- Born: 1 September 1938 Bernolákovo, Czechoslovakia
- Died: 1 February 2023 (aged 84) Augsburg, Germany
- Position: Defenceman
- Played for: HC Slovan Bratislava HC Dukla Jihlava Augsburger EV
- National team: Czechoslovakia
- Playing career: 1955–1975
- Medal record
Men's ice hockey
Representing Czechoslovakia
IIHF World Championship Division I
| Silver medal – second place | 1965 Finland |  |

= Jozef Čapla =

Slovak ice hockey player (1938–2023)

Jozef Čapla (1 September 1938 – 1 February 2023) was a Slovak ice hockey defenceman, coach and manager.

== Life ==
Čapla was born in Bernolákovo. From 1956 to 1969 he played for HC Slovan Bratislava, with the exception of two years of mandatory military service (1957–1959) when he played for HC Dukla Jihlava. He also played 32 matches for the Czechoslovakia men's national ice hockey team. At the 1965 Ice Hockey World Championships in Finland, the team including Čapla finished second, with Čapla contributing by scoring three goals and netting two assists.

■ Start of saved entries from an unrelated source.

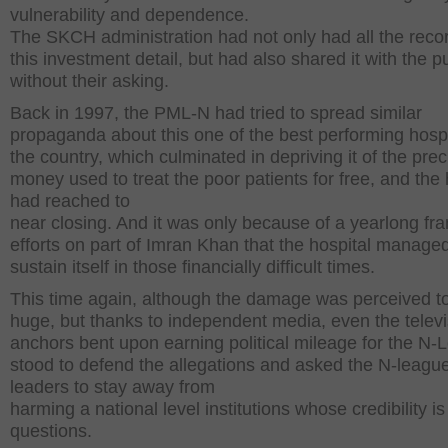
vulnerability and dependence.
The SKCH administration had not only had all the recor
this investment detail, but had also shared it with the p
without their asking.
Back in 1997, the PML-N had tried to spread similar
propaganda about this one of the best performing hospi
the country, which culminated in depriving it of the pre
money used to treat the poor patients for free, and the 
had reached to
near closing. And it was only because of a yearlong fra
efforts on part of Imran Khan that the hospital managed
sustain itself in those financially difficult times.
This time again, although the damage was perceived t
huge, but thanks to independent media, even the televi
anchors bent upon earning political mileage for the N
stood to defend the allegations and asked the N-leagu
leaders to stay away from
harming a national level institutions whose credibility i
questions.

Čapla devised a new way of curving the blade of a hockey stick, allowing a player to lift the puck while shooting. The enhanced sticks were produced by the firm Artis in Horažďovice under the label ALPAČ (Čapla backwards). In spite of the enormous popularity of the stick, Čapla received only 1,500 CSK for his invention.

In 1969 Čapla emigrated to West Germany, where he was joined by his family in 1972. Even though emigration from the communist Czechoslovakia was normally difficult, Čapla's family was allowed to leave because his wife and son held a German citizenship due to the German nationality of Čapla's father in law. In Germany, Čapla played for Augsburger EV and later trained for EV Füssen and EHC Freiburg.

Čapla was widely known as Jojo. In 2015 he wrote an autobiography Jojo Čapla – Hokejka Alpač, která změnila hokej ("Jojo Čapla - The stick Alpač, which changed hockey").

== Death ==
Čapla died in Augsburg on 1 February 2023, at the age of 84.